Small can be beautiful.

8 Tips to make the smallest toilet professional

Dawson Lounge Dublin and small toilets

Recently I was in the smallest bar in Dublin.  Although the bar was tiny, the toilets were reasonably sized. But not every business has the luxury of large spaces for toilets and in many cases one toilet will be used by all staff and customers alike.

So what can be done to make a small toilet look ‘professional’?

  1. Make sure there is a sign on the door many small businesses just don’t bother!
  2. Get rid of any carpets or mats around the toilet.
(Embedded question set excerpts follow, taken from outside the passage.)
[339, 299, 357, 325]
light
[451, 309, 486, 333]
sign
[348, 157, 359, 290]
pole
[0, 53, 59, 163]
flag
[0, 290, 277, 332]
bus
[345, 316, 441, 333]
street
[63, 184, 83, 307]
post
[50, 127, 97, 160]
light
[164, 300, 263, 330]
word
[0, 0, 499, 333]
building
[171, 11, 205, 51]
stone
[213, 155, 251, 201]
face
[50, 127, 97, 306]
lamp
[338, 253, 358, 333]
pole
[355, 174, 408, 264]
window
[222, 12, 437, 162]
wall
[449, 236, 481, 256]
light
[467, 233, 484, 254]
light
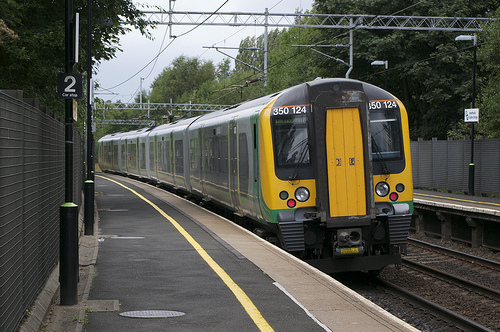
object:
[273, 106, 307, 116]
number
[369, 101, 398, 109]
number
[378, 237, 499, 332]
track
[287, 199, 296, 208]
front light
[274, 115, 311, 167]
window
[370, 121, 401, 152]
window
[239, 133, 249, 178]
window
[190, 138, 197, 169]
window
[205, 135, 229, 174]
window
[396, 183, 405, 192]
front light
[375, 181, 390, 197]
front light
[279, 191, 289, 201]
front light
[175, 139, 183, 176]
window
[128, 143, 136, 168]
window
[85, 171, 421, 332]
platform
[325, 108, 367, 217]
door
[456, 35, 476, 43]
light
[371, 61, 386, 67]
light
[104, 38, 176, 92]
wires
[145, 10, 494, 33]
poles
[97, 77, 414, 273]
passenger train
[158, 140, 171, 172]
window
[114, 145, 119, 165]
window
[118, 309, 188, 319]
cover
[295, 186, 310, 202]
front light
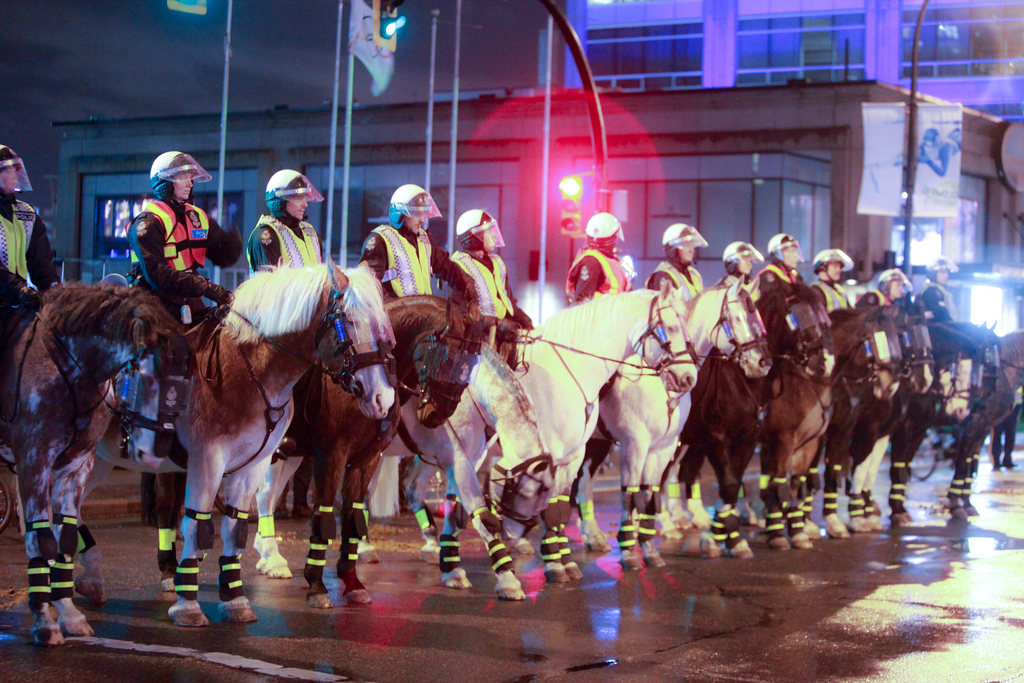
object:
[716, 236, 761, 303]
person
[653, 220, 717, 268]
head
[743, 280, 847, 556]
horse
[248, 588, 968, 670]
road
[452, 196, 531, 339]
person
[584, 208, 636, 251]
head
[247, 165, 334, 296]
person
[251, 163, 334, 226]
head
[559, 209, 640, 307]
person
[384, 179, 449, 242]
head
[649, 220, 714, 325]
person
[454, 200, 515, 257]
head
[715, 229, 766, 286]
head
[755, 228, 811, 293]
person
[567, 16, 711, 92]
windows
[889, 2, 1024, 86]
windows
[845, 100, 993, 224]
sign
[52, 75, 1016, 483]
building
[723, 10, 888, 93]
windows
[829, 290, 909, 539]
horse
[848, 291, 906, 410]
head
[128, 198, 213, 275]
vest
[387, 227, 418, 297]
stripes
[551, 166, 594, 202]
light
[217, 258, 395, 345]
hair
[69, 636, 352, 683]
line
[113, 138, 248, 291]
person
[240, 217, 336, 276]
vest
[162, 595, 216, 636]
hoof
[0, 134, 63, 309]
person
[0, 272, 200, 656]
horse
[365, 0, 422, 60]
traffic light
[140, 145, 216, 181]
helmet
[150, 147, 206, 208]
head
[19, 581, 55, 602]
strip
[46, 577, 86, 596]
strip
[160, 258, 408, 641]
horse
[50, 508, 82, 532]
strip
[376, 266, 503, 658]
horse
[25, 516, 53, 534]
strip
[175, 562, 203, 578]
strip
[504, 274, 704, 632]
horse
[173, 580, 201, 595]
strip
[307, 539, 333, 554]
strip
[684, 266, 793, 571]
horse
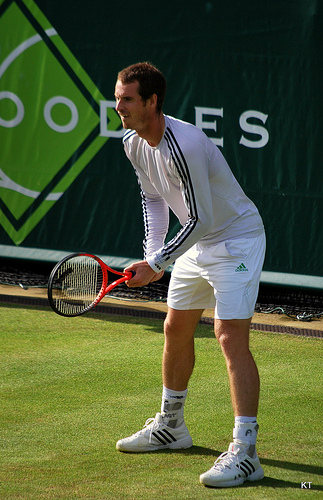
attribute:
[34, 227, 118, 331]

These are only (just) acceptable in a domestic environment but not in a professional one.
  3. Install a sanitary bin: these can be fitted in the smallest of toilets and will reduce embarrassment and prevent blockages.
  4. Try to get consistency in the dispensers having a matching soap, toilet roll and paper towel dispenser.
  5. Do not use linen (domestic) towels. Use paper and have a waste paper bin in the toilet or alternatively install a hand dryer.
  6. Use a cleaning product that has a light fragrance (not bleach or pine disinfectant) heavy fragrance gives the impression you are masking smells as opposed to a ‘clean’ smell.
  7. Clean the toilet, sink and surfaces EVERY day.
  8. Use an air freshener that reflects your business.  A  hotel or guest house may use a fresh linen for example.

It is safe to say that all businesses are reflected by their toilets from 5 star hotels to the smallest accountancy office.  The impression you give visitors is important and great toilets can make or break a decision on whether to recommend or indeed come back for another visit.

My trip to the House of Lords

Helping Autistic children and their families with toilet hand dryers.

I was invited down to the official launch of the Caudwell International Children’s Centre (CICC) which was at the House of Lords.

The centre is being funded by Caudwell Children,  a charity set up by mobile phone entrepreneur John Caudwell. The building, which is now watertight and due to be completed in August, will be the UK’s first purpose-built centre for multi-disciplinary therapy programmes for childhood disability and research of neurodevelopmental conditions including autism. The total cost will be in the region of £18million pounds and is being constructed on the Keele University Campus.

It is estimated that 170,000 children in the UK have autism and that there are as many as 279million children worldwide with the condition. Yet only £4m a year is spent on autism research compared to £590m spent on cancer research and £169m spent on heart disease research even though autism costs the UK taxpayer £32billion per year (cancer costs the UK taxpayer £15b per annum).

So there is a real need to complete this research.  One of the areas that the new centre has struggled with is hand dryers. They have had a major dilemma: firstly whether to install hand dryers and secondly to find a dryer that would be beneficial in helping autistic children cope when taking part in family activities away from home.

As part of the development team for Puff the Magic Dryer, I have been involved in the needs of the centre and how we can support the children and staff in the key area of toilets and washrooms.

It is early days yet but let’s hope that centre can make a huge difference to not only children suffering with autism but also the families of those children.

I will keep you updated as the centre nears completion.